Niemand schneidet ein Stück Stoff aus einem neuen Kleid und flickt damit ein altes; sonst ist das neue Kleid zerschnitten, und zu dem alten passt das herausgeschnittene Stück ja gar nicht. (Lukas 5,36 NGÜ)
Wenn wir den Zweck einer christlichen Gewohnheit herausfinden wollen, um zu sehen, ob sie berechtigt ist oder nicht, müssen wir die Frage „Warum?“ stellen. „Wir haben es früher immer so gemacht“, ist keine befriedigende Antwort. Christliche Gewohnheiten werden oft jahrelang gepflegt und überleben oft ihren ursprünglichen Zweck, bis jemand die Frage stellt: „Warum tun wir das überhaupt?“ Diese Frage ruft typischerweise eine abwehrende Haltung hervor, da die Gefragten sich in ihrem Glauben angegriffen fühlen.
Es ist zum Beispiel eine gängige Praxis in evangelikalen Gemeinden, pro Woche drei Gottesdienste abzuhalten, aber nur wenige wissen warum. Früher diente der Sonntagmorgen zur Lehre und Anbetung, Sonntagabend war für Evangelisation reserviert und der Mittwoch-Gottesdienst für das Gebet.
Heute gibt es nur noch wenige Gemeinden, in denen drei Gottesdienste mit genau dieser Aufteilung stattfinden. In vielen Gemeinden wurde der evangelistische Gottesdienst auf den Sonntagmorgen verschoben, wenn es überhaupt einen solchen gibt. Die Sonntagabende werden für allerlei gemeinschaftliche Zusammenkünfte genutzt oder für eine informelle Wiederholung der Predigt vom Vormittag. Mittwochs findet in vielen Gemeinden schon seit Jahren kein Gebetstreffen mehr statt.
Wenige können erklären, warum sie einen Hauskreis haben und in den meisten Fällen wird deshalb bei diesen Anlässen auch der eigentliche Zweck verfehlt, dem sie ursprünglich dienen sollten. Eine klare Zielrichtung fehlt. Und deshalb geht es bei der Planung nur noch um das Bestimmen des Leiters und um die Frage, wie das Programm für den nächsten Monat aussehen soll.
Der Zweck dieser Zusammenkünfte liegt doch darin, dass man neue Menschen in die Gemeinde mit hineinnimmt, sich um diejenigen kümmert, die auf Abwegen sind und gegenseitige Bedürfnisse erfüllt. Aktivitäten, die aus Gewohnheit und ohne Ziel durchgeführt werden, führen zu gedankenloser Teilnahme. Wie soll Gott eine solche Gruppe führen?

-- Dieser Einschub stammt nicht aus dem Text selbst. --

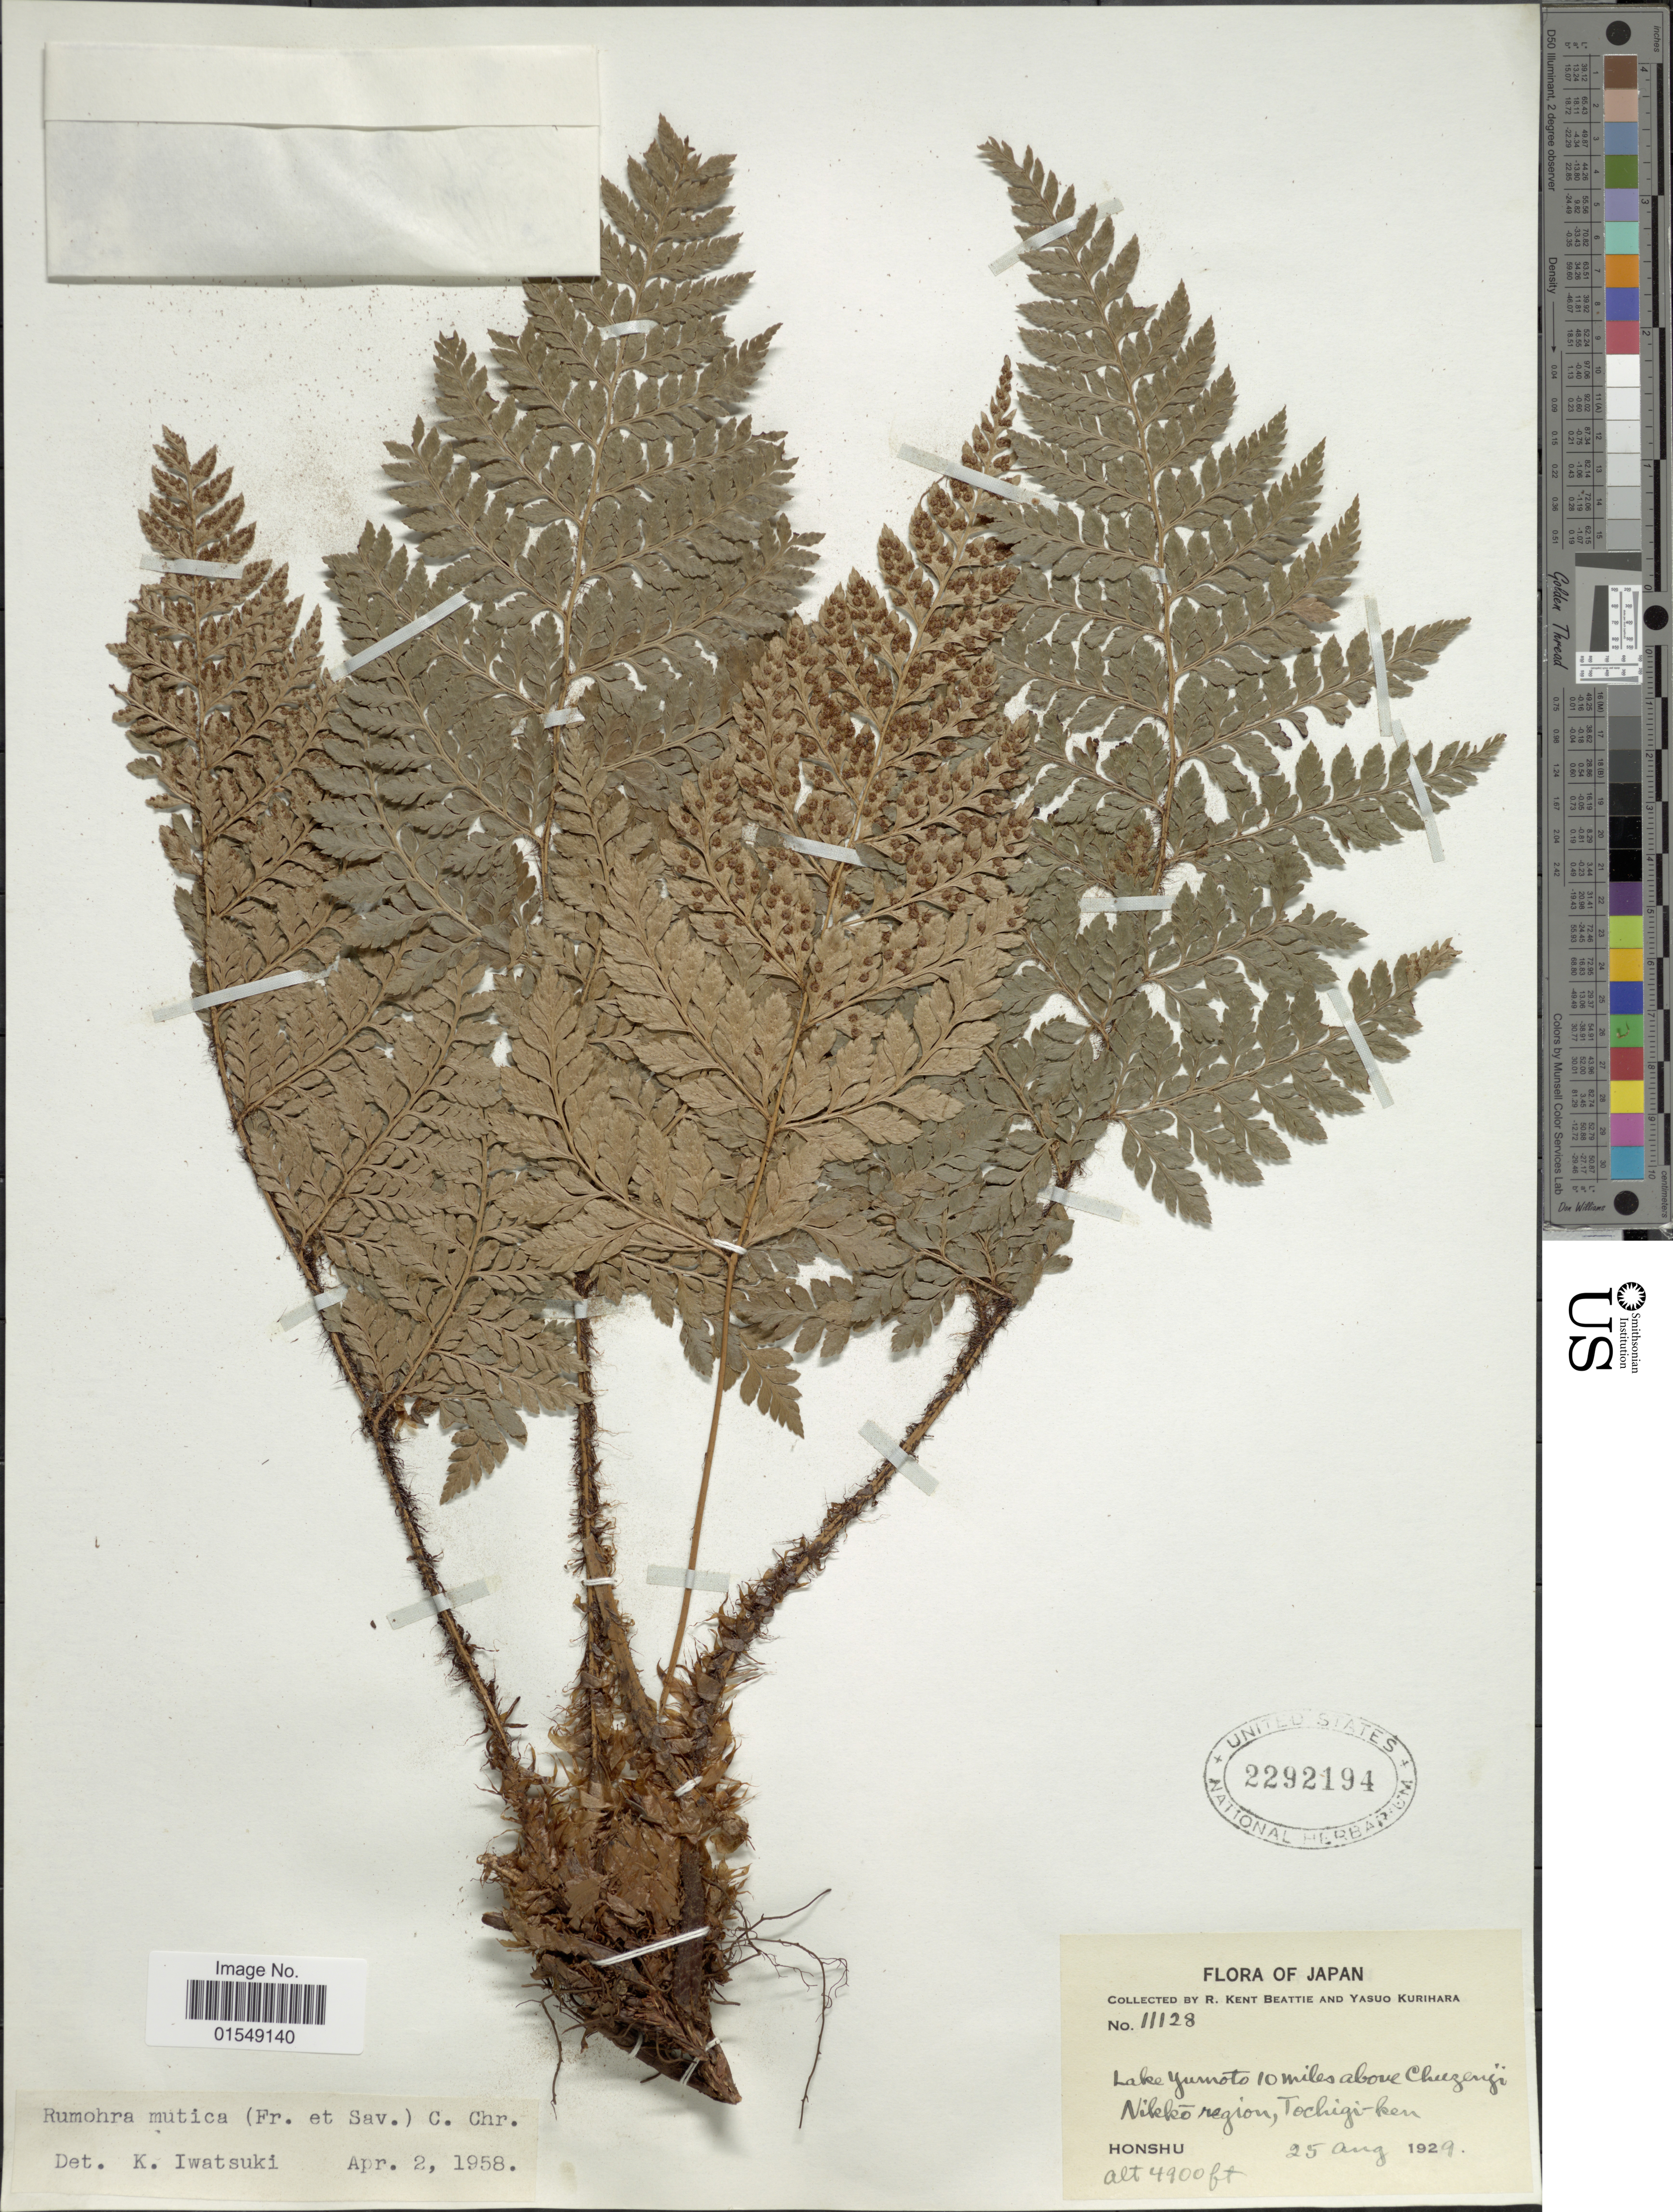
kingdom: Plantae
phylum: Tracheophyta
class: Polypodiopsida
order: Polypodiales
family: Dryopteridaceae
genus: Arachniodes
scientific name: Arachniodes mutica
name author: (Franch. & Sav.) Ohwi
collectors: R. K. Beattie & Y. Kurihara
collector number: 11128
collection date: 1929-08-25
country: Japan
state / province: Totigi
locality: Lake Yumoto 10 miles above Chuzenji, Nikkó region, Tochigi-ken, Honshu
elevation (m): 1494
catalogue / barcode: US 2292194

Die grösste Chance, eine nützliche Änderung herbeizuführen, besteht darin, dass wir den Zweck jeder Gemeinde- veranstaltung klären. Ich sass mit den Leitern eines Hauskreises zusammen und half ihnen, eine Absichtserklärung zu formulieren. Grosse Veränderungen haben mittlerweile in dieser Gruppe stattgefunden. Innerhalb von zwei Jahren wurde die Gruppe doppelt so gross.
Die Frage „Warum?“ hatte sie gezwungen, Zweck und Ziel ihrer Aktivität zu bestimmen und die notwendigen Änderungen wurden durchgeführt.
“Herr, ich will weder Zeit noch Mühe verschwenden, um Traditionen aufrechtzuerhalten, die ausgedient haben.”